» **Input material**
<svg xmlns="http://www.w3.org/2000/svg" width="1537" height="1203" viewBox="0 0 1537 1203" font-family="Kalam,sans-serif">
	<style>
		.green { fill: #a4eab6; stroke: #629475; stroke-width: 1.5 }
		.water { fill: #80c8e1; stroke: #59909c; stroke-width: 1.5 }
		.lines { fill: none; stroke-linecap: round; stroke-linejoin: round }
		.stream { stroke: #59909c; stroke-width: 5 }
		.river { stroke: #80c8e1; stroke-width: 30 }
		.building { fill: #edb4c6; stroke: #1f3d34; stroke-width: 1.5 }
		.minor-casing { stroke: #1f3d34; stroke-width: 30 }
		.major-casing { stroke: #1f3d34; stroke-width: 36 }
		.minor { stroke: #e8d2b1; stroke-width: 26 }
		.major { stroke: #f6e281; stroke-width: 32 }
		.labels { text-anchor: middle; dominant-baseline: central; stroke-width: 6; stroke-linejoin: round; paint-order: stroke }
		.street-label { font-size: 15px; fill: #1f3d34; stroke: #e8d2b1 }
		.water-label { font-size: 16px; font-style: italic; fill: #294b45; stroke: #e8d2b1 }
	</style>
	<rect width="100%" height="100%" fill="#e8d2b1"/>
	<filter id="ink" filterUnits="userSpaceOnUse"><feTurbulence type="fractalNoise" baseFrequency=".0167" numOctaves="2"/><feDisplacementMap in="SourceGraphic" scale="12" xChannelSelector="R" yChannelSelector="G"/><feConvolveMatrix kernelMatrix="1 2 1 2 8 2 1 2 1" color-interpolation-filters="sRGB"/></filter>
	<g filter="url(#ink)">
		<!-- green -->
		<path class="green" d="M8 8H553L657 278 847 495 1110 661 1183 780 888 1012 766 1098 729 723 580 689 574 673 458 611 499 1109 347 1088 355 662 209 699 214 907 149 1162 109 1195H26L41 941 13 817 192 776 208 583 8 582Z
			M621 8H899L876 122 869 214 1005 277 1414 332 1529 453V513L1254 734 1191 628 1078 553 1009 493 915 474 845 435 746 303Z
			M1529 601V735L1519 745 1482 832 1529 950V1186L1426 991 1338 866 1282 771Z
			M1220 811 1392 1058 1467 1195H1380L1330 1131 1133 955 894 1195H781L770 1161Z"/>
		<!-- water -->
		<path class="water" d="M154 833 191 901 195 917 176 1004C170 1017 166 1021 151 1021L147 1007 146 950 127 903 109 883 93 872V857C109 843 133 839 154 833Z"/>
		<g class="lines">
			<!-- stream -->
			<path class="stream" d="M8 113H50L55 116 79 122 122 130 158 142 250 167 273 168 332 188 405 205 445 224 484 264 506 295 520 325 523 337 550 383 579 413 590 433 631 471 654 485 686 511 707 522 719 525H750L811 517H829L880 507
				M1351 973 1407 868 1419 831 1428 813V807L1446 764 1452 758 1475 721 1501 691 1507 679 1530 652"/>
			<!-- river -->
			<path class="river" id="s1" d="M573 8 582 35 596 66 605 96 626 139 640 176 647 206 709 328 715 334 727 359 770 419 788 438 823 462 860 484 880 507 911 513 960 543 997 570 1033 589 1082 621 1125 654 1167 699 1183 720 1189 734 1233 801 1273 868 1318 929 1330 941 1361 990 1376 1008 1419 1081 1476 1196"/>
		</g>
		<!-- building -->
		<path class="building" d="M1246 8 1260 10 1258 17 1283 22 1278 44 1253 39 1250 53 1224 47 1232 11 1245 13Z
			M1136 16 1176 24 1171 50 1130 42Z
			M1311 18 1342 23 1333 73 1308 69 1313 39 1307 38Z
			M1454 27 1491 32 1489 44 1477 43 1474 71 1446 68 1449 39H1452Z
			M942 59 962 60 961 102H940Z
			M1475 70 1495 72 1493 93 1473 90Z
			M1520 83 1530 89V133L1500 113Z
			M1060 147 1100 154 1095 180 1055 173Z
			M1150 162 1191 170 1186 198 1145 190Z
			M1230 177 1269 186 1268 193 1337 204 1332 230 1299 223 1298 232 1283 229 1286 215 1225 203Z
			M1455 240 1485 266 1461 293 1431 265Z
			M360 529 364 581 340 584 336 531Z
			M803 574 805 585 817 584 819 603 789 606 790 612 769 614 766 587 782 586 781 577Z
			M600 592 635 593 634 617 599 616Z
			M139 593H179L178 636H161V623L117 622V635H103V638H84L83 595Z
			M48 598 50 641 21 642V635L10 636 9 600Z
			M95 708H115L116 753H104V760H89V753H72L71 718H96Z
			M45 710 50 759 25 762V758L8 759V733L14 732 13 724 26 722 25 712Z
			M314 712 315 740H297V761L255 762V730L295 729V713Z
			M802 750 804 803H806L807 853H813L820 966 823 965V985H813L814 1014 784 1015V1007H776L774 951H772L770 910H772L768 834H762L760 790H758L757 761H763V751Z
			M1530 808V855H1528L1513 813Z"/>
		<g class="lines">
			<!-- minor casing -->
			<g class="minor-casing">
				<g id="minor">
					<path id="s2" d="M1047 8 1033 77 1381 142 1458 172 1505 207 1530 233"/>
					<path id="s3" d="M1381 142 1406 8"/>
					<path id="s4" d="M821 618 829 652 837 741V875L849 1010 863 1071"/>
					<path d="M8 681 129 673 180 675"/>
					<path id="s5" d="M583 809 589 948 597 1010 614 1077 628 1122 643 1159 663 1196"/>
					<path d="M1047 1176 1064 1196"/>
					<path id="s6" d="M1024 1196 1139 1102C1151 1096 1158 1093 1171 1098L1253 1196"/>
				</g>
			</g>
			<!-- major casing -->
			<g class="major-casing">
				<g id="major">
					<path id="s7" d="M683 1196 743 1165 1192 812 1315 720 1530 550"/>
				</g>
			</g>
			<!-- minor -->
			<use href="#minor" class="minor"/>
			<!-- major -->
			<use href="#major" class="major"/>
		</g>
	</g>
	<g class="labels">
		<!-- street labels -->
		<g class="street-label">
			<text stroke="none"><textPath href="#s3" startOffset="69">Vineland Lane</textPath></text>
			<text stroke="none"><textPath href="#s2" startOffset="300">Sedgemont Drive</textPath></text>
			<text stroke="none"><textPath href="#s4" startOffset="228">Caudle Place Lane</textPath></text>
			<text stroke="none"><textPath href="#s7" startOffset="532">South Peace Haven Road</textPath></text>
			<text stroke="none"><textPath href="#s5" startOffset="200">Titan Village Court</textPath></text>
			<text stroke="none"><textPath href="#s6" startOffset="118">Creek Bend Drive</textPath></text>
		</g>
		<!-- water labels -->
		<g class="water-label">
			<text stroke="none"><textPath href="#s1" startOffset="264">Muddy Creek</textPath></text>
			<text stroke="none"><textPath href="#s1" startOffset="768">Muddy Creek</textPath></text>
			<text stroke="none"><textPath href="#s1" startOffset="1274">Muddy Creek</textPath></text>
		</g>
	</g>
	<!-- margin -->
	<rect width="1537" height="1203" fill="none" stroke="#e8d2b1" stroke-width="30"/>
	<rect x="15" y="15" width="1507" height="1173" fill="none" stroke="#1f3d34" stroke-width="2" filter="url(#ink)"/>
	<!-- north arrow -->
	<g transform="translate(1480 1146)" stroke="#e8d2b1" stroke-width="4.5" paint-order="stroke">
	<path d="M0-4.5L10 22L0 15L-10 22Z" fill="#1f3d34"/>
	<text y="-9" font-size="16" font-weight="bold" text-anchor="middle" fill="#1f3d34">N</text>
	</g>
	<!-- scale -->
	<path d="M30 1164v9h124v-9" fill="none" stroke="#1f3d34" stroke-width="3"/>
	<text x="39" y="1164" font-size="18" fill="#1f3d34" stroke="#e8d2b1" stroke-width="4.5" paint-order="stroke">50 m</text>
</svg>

» **What is required**
Reproduce each line of the data containing the word "round".

» **Answer box**
		.lines { fill: none; stroke-linecap: round; stroke-linejoin: round }
		.labels { text-anchor: middle; dominant-baseline: central; stroke-width: 6; stroke-linejoin: round; paint-order: stroke }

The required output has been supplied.